Spend the early part of the morning cleaning the dishwasher, in preparation for the dishwasher repair man. He came round with his son (I presume), and after a few minutes the man said, “I’ve got bad news for you. There’s nothing wrong with it.” How many times had a switched it on and off and it failed every time? Yet when they turned it on it worked.
They charged me a £68 call-out charge and said, “You’d better just put it on a cleaning cycle. It was probably just a bit of gunk that got stuck in the pipes. What happens is, it sticks in the pipes then if you don’t use it for a while it dries out and shrinks, and the next time you turn it on it flushes out the pipes.” So, feeling crestfallen at having paid £68 for nothing, I put it on a cleaning cycle.
Just as they were going out the door the man stopped and listened. “It’s not working, ” he said. Apparently, if you want to know what’s wrong with dishwashers you have to learn how to listen to them. He noticed it was wrong, and sure enough the cleaning cycle had stopped. Each time they tried again it stopped. I felt relieved – that £68 was finally working for itself. “It could be the filter,” they said. “We’ll have to take it away and investigate. All the workings are in the bottom of these things, so you have to tip them upside down to get at them.”

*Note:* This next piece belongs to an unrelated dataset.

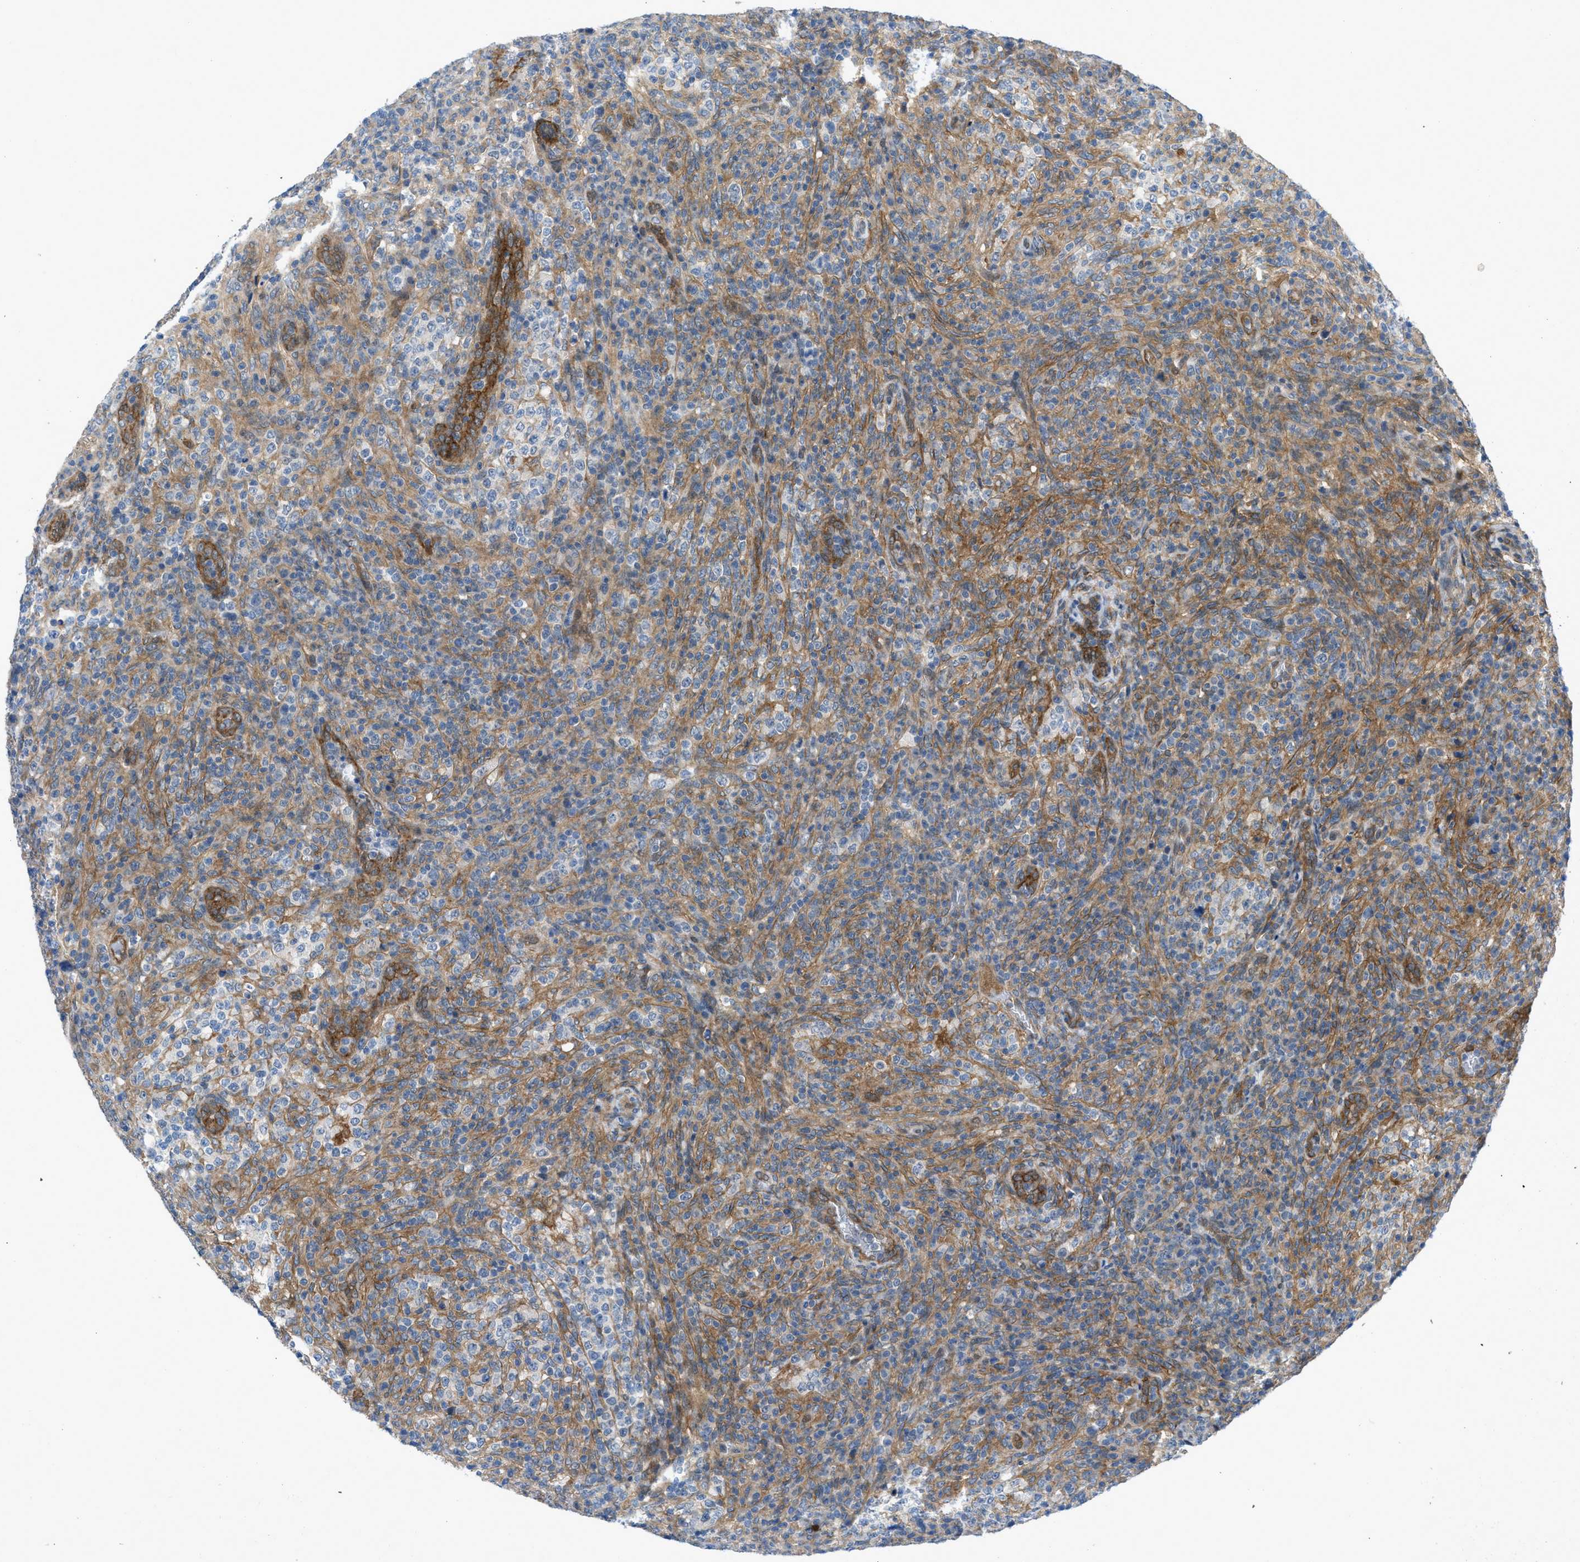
{"staining": {"intensity": "moderate", "quantity": "25%-75%", "location": "cytoplasmic/membranous"}, "tissue": "lymphoma", "cell_type": "Tumor cells", "image_type": "cancer", "snomed": [{"axis": "morphology", "description": "Malignant lymphoma, non-Hodgkin's type, High grade"}, {"axis": "topography", "description": "Lymph node"}], "caption": "The image shows staining of malignant lymphoma, non-Hodgkin's type (high-grade), revealing moderate cytoplasmic/membranous protein expression (brown color) within tumor cells.", "gene": "PDLIM5", "patient": {"sex": "female", "age": 76}}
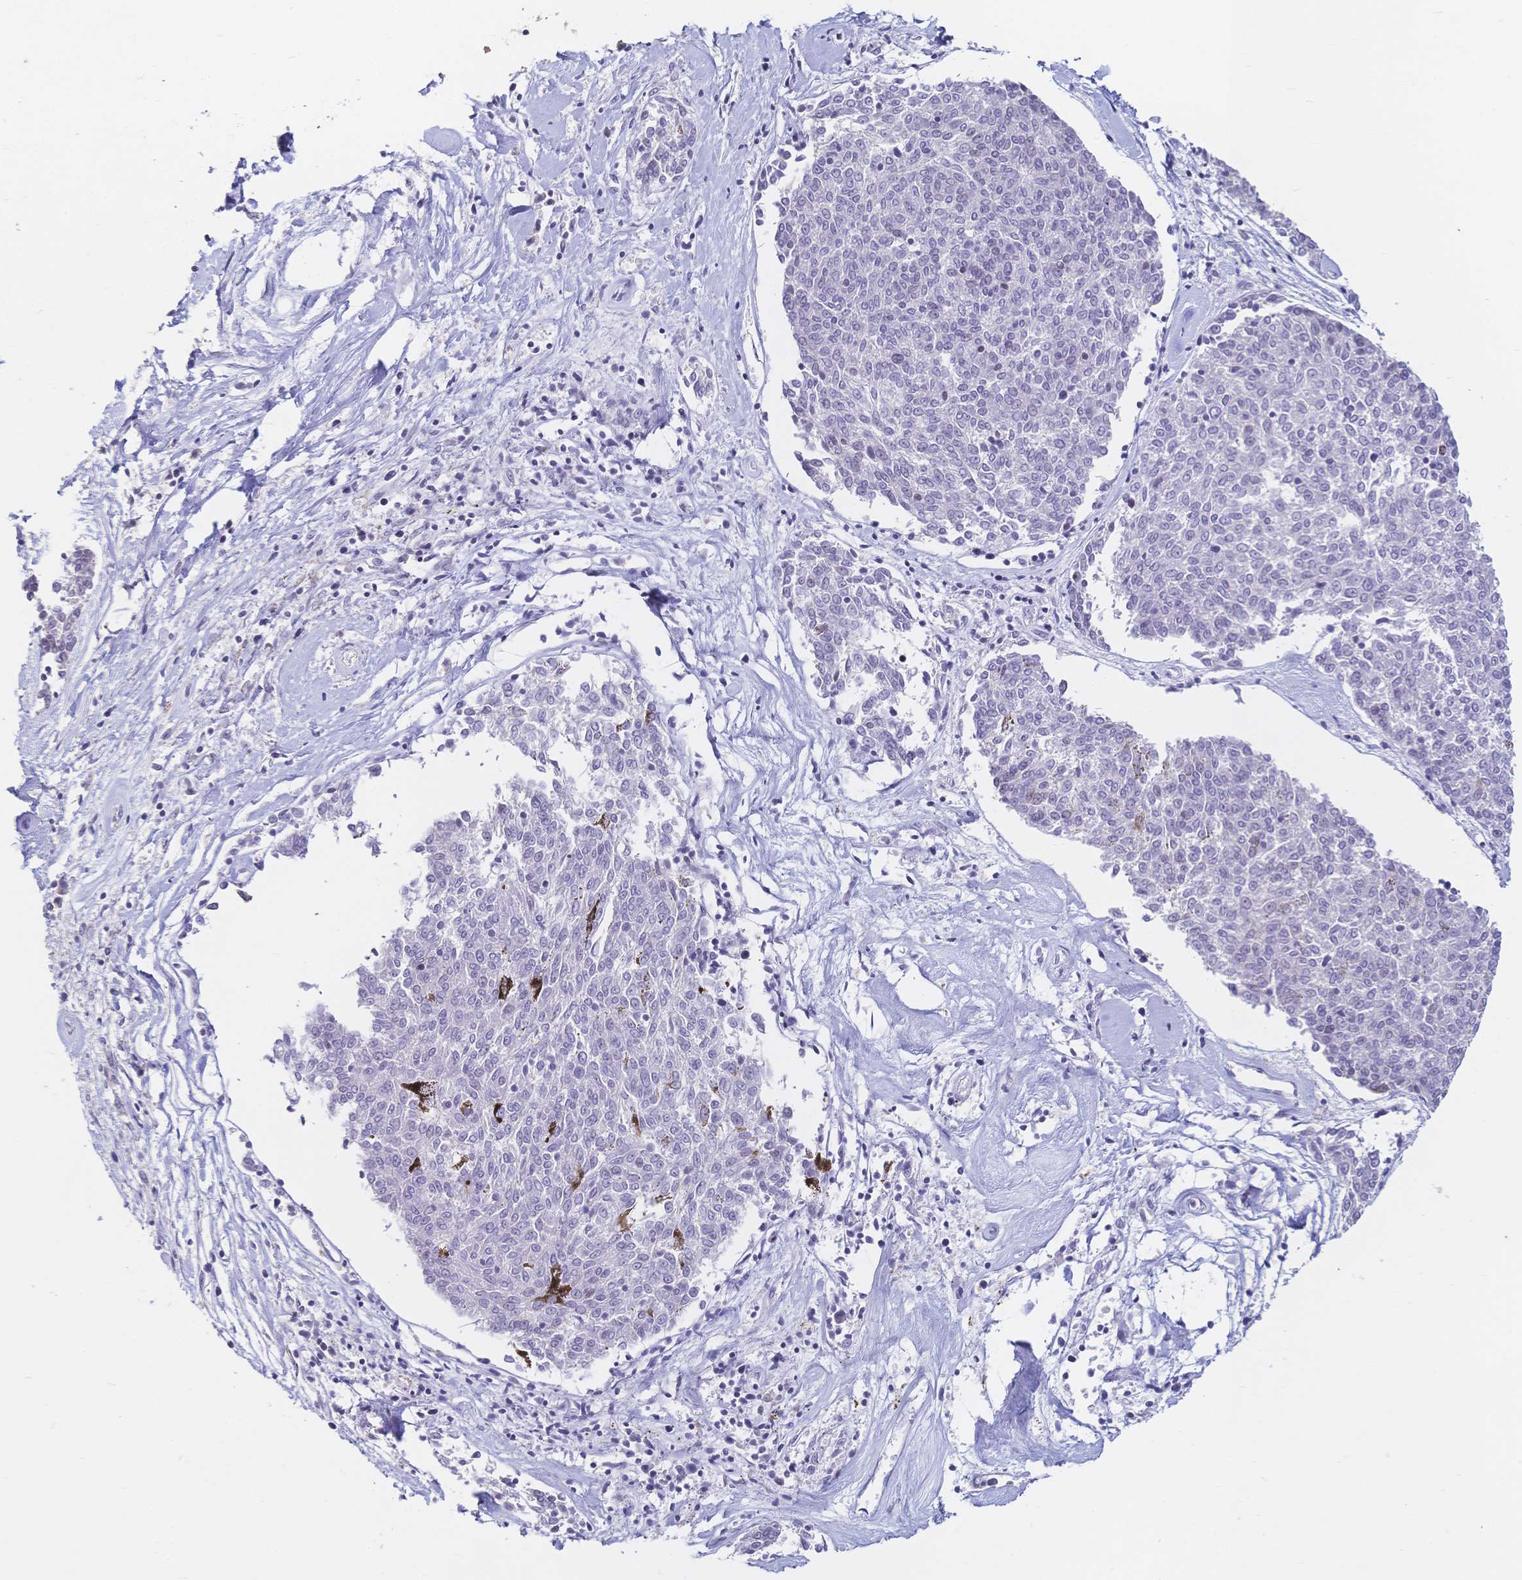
{"staining": {"intensity": "negative", "quantity": "none", "location": "none"}, "tissue": "melanoma", "cell_type": "Tumor cells", "image_type": "cancer", "snomed": [{"axis": "morphology", "description": "Malignant melanoma, NOS"}, {"axis": "topography", "description": "Skin"}], "caption": "Immunohistochemical staining of melanoma displays no significant positivity in tumor cells.", "gene": "CR2", "patient": {"sex": "female", "age": 72}}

Then to Newmarket to see PV, who was asking me what I’d done in the last month. It’s almost a month since the end of my contract. I said when I was working it was like I’d been spinning in a tornado, like Dorothy, and although I’d been dumped to the ground now I was still disorientated. It was a readjustment period, the first month. I’m still disappointed at how little I’ve done, though, despite PV telling me she thought I’d done a lot.
Then back home for my French lesson, where I wasn’t on form at all. There are some days when my brain just isn’t working, and this was one of them. I kept stopping to think of the word or tense, and my mind was blank. Sometimes it happens like that, and other days the words babble along like a stream in the Lakes, feeling perfectly loquacious.